Hatta bazı filozoflar aydınlanmayı batıda tahakkümün ve totaliterliğin kaynağı olarak düşünmeye başladı. Bu tür düşünme Horkheimar ve Adorno tarafından ilerletilir. Üstelik savaşın kendisi milyonlarca hayatı yok etmişti, Avrupa'nın altyapısını mahvetti ve dünyayı giderek daha demokratik, kapitalist batı ile komünist doğu arasında kutuplaştırdı.

Asıl darbe 1989'da moderniteye geldi. Modernite, fakirlerin ve düşüşün özgürlük, ilerleme ve kurtuluş anlamına gelirse, 1989-90 olayı, insan toplumunun yapısında köklü bir değişiklik yaptı. 1989-90 Sovyet Rusya'nın dağılmasının yılı. Bu dönemde Orta ve Doğu Avrupa’yı geçen siyasi rejimin değişimleri, Polonya, Macaristan, Doğu Almanya, Bulgaristan, Çekoslovakya ve Romanya’da kalıcı bir dönüşüm geçirdi. Sovyet Rusya'nın dağılması, sosyalizmin ölümü anlamına geliyordu.
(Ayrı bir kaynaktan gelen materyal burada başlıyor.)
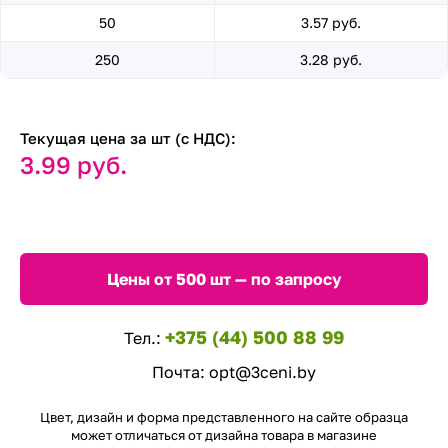
50
3.57 руб.
250
3.28 руб.
Текущая цена за шт (с НДС):
3.99 руб.
Цены от 500 шт — по запросу
+375 (44) 500 88 99
Тел.:
Почта:
opt@3ceni.by
Цвет, дизайн и форма представленного на сайте образца
может отличаться от дизайна товара в магазине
Şimdi, kapitalizm toplumun gelişimi için tek alternatif olarak kaldı. Bunun sonucu olarak, İkinci Dünya Savaşı sonrasında yaratılan demokratik kapitalist ve devlet sosyalist dünyaları arasındaki bölünme kaybolmaya başladı. Belki de 20. yüzyılın ikinci yarısında dünya siyasetinin belki de en önemli özelliği olan süper güçler arasındaki yoğun rekabet paterni neredeyse bir felç oldu.

Modernitenin uzun bir ömrü var. Aydınlanma ile başladı ve yoğun bir süreçten geçti. 1989-90 döneminde gerçekleşen son vuruş, moderniteye belirleyici bir karakter verdi. Dolayısıyla modernite bugün kapitalizm, demokrasi ve laiklik ile karakterizedir.

Tartışmamızın bu aşamasında, modernitenin çok boyutlu olduğunu da belirtmeliyiz. Amerika'da veya Avrupa'da bulunan şekli Asya veya Avustralya'dakilerle aynı değildir. Biçimi gibi, modernitenin de toplumdan topluma değişen sonuçları vardır.